[WHAT YOU SHOULD DO]:
Rewrite the text read from each of the items below with "membresía" replaced by "afiliación" and nothing else changed, leaving the pictures out of your answer.

[EXERCISE INPUTS]:
________________________________________
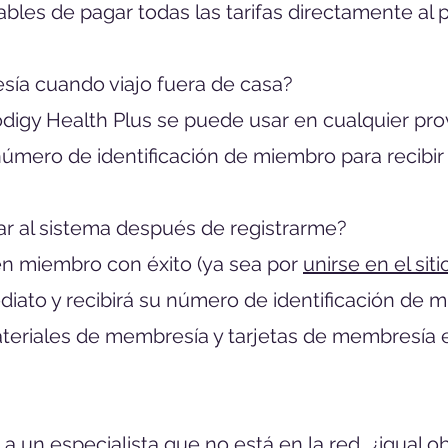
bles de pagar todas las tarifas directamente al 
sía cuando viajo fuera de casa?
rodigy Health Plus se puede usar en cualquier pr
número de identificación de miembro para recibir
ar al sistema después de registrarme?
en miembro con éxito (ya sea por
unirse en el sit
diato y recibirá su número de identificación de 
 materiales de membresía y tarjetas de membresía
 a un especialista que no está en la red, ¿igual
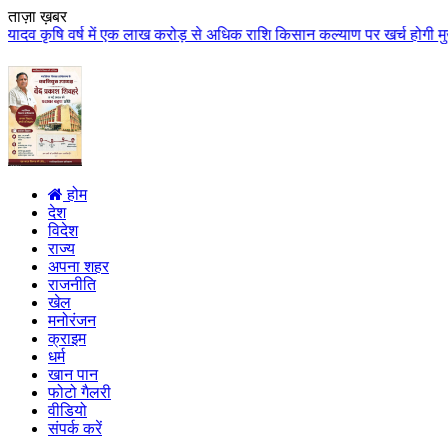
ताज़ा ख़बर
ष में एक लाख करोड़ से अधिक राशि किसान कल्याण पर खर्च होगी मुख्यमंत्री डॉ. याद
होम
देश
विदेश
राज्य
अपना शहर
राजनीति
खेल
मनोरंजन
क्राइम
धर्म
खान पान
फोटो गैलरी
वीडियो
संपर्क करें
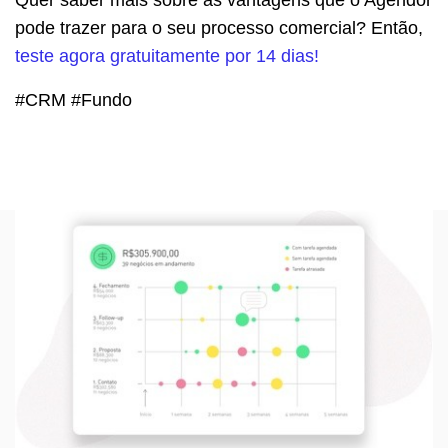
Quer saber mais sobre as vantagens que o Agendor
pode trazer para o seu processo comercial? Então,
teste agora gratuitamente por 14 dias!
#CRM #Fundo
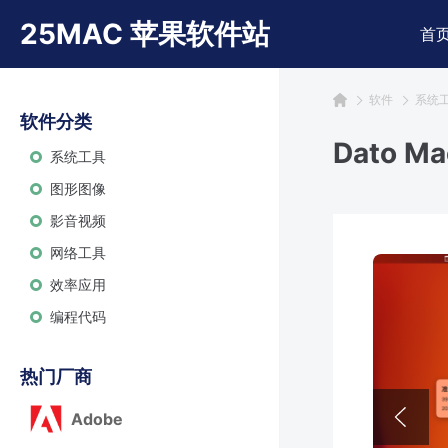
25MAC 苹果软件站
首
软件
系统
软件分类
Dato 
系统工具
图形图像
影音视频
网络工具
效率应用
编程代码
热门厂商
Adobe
________________________________________
[TASK RESULT]:
bles de pagar todas las tarifas directamente al 
sía cuando viajo fuera de casa?
rodigy Health Plus se puede usar en cualquier pr
número de identificación de miembro para recibir
ar al sistema después de registrarme?
en miembro con éxito (ya sea por
unirse en el sit
diato y recibirá su número de identificación de 
 materiales de afiliación y tarjetas de afiliación
 a un especialista que no está en la red, ¿igual
ताज़ा ख़बर
ष में एक लाख करोड़ से अधिक राशि किसान कल्याण पर खर्च होगी मुख्यमंत्री डॉ. याद
होम
देश
विदेश
राज्य
अपना शहर
राजनीति
खेल
मनोरंजन
क्राइम
धर्म
खान पान
फोटो गैलरी
वीडियो
संपर्क करें
Quer saber mais sobre as vantagens que o Agendor
pode trazer para o seu processo comercial? Então,
teste agora gratuitamente por 14 dias!
#CRM #Fundo
25MAC 苹果软件站
首
软件
系统
软件分类
Dato 
系统工具
图形图像
影音视频
网络工具
效率应用
编程代码
热门厂商
Adobe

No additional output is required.